Extracted records:
# # # # # # #

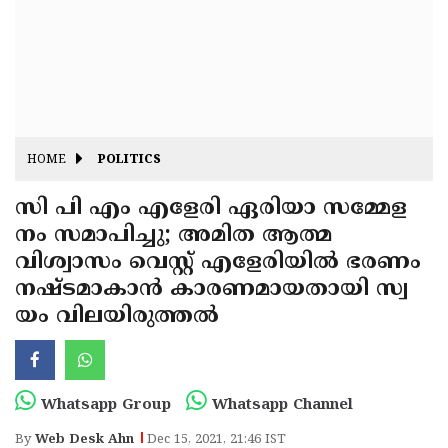
Fitr
May
Day
Eid
Al
Independence
Ad'ha
Day
Onam
HOME
POLITICS
J&K
State
സി പി എം എളേരി ഏരിയാ സമ്മേള
Haryana
നം സമാപിച്ചു; അമിത ആത്മ
Assembly
State
Diwali
വിശ്വാസം വെസ്റ്റ്‌ എളേരിയിൽ ഭരണം
Elections
Assembly
Christmas
നഷ്ടമാകാൻ കാരണമായതായി സ്വ
Elections
യം വിലയിരുത്തൽ
New-
Year
Republic
Day
Budget
Whatsapp Group
Whatsapp Channel
Delhi
By
Web Desk Ahn
Dec 15, 2021, 21:46 IST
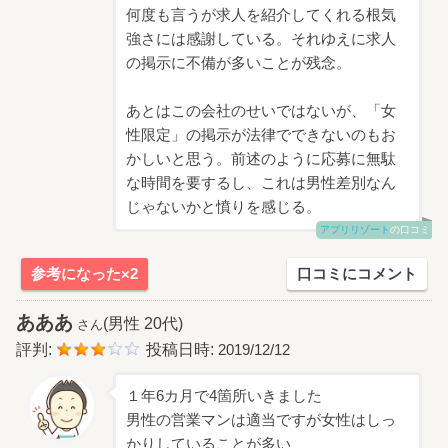
何度も言うが求人を紹介してくれる根気
強さには感謝している。それゆえに求人
の掲示に不備が多いことが残念。
あとはこの会社のせいではないが、「女
性限定」の掲示が法律でできないのもお
かしいと思う。前述のように応募に無駄
な時間を要するし、これは男性差別なん
じゃないかと憤りを感じる。
アプリリゾート
の口コミ
参考になった×2
口コミにコメント
あああ
(男性 20代)
さん
評判:
投稿日時:
2019/12/12
１年6カ月で4箇所いきました
男性の営業マンは適当ですが女性はしっ
かりしていることが多い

# # # # # # #

* _TASK STATEMENT_
Every record must be transcribed faithfully, with no picture carried over.

* _RESPONSE_
Fitr
May
Day
Eid
Al
Independence
Ad'ha
Day
Onam
HOME
POLITICS
J&K
State
സി പി എം എളേരി ഏരിയാ സമ്മേള
Haryana
നം സമാപിച്ചു; അമിത ആത്മ
Assembly
State
Diwali
വിശ്വാസം വെസ്റ്റ്‌ എളേരിയിൽ ഭരണം
Elections
Assembly
Christmas
നഷ്ടമാകാൻ കാരണമായതായി സ്വ
Elections
യം വിലയിരുത്തൽ
New-
Year
Republic
Day
Budget
Whatsapp Group
Whatsapp Channel
Delhi
By
Web Desk Ahn
Dec 15, 2021, 21:46 IST
何度も言うが求人を紹介してくれる根気
強さには感謝している。それゆえに求人
の掲示に不備が多いことが残念。
あとはこの会社のせいではないが、「女
性限定」の掲示が法律でできないのもお
かしいと思う。前述のように応募に無駄
な時間を要するし、これは男性差別なん
じゃないかと憤りを感じる。
アプリリゾート
の口コミ
参考になった×2
口コミにコメント
あああ
(男性 20代)
さん
評判:
投稿日時:
2019/12/12
１年6カ月で4箇所いきました
男性の営業マンは適当ですが女性はしっ
かりしていることが多い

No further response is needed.